Anaerobic digestion (AD) is the conversion of feedstock (any organic non-woody material) by micro-organisms in the absence of oxygen into biogas and digestate. Barry Caslin, Teagasc Rural Economy Development Programme provides more information.
It is a natural process and is well understood by mankind, having been harnessed for many years.
The AD process
Manure and other possible biomass feedstocks are inserted into a large, sealed airless container. In this oxygen-free environment, bacteria will produce biogas. In most digesters, the contents will be heated to accelerate the process.
The produced biogas can be used to generate heat or electricity or both. This last option of combined heat and power (CHP) is the most common. The electricity that is generated through the gas engine can be either supplied to the electricity grid or used for own consumption. The heat can be used for the digester, with the surplus sold and used for heating residential or commercial buildings.
AD can be applied at a range of scales, depending on the amount of biomass available. Systems can range from small farm- based digesters to large centralised anaerobic digesters (CAD) supplied with feedstocks from several sources.

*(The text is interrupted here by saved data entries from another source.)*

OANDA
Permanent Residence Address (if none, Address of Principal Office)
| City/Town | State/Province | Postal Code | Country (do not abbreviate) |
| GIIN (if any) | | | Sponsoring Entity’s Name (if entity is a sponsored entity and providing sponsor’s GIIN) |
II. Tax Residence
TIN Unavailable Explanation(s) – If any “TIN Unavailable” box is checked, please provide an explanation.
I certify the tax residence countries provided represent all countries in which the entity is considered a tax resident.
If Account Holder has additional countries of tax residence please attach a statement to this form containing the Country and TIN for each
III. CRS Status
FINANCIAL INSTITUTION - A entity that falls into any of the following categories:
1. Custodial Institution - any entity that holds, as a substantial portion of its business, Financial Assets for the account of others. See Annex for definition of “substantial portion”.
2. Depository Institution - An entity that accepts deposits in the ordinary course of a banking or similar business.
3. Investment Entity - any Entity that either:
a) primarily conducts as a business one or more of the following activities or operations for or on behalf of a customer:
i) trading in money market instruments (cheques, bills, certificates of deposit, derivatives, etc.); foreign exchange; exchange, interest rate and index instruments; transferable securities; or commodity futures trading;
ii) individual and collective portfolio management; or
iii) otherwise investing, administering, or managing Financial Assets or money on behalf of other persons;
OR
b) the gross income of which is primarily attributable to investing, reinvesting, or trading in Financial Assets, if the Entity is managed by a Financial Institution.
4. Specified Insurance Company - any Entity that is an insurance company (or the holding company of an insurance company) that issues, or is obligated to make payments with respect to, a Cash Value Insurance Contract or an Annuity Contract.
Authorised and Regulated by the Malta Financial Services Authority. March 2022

The microbial process of AD requires careful management to maximise its potential output. There are several design options, which have different cost implications and return varying efficiencies, including:
- operation temperatures
- moisture levels
- continuous or batch system
- single, double or multiple digesters
- vertical or horizontal tank layout.
- Slurries (cattle/poultry/pigs)
- domestic food waste (brown bin waste)
- food processing waste
- crops grown specifically for AD (wholecrop wheat/maize)
The produced biogas consists of methane (CH4) and carbon dioxide (CO2) together with minor quantities of nitrogen (N2), hydrogen (H2), ammonia (NH4) and hydrogen sulphide (H2S). Biogas from feedstocks with high carbohydrate content, such as cattle manure, has a relatively low methane content.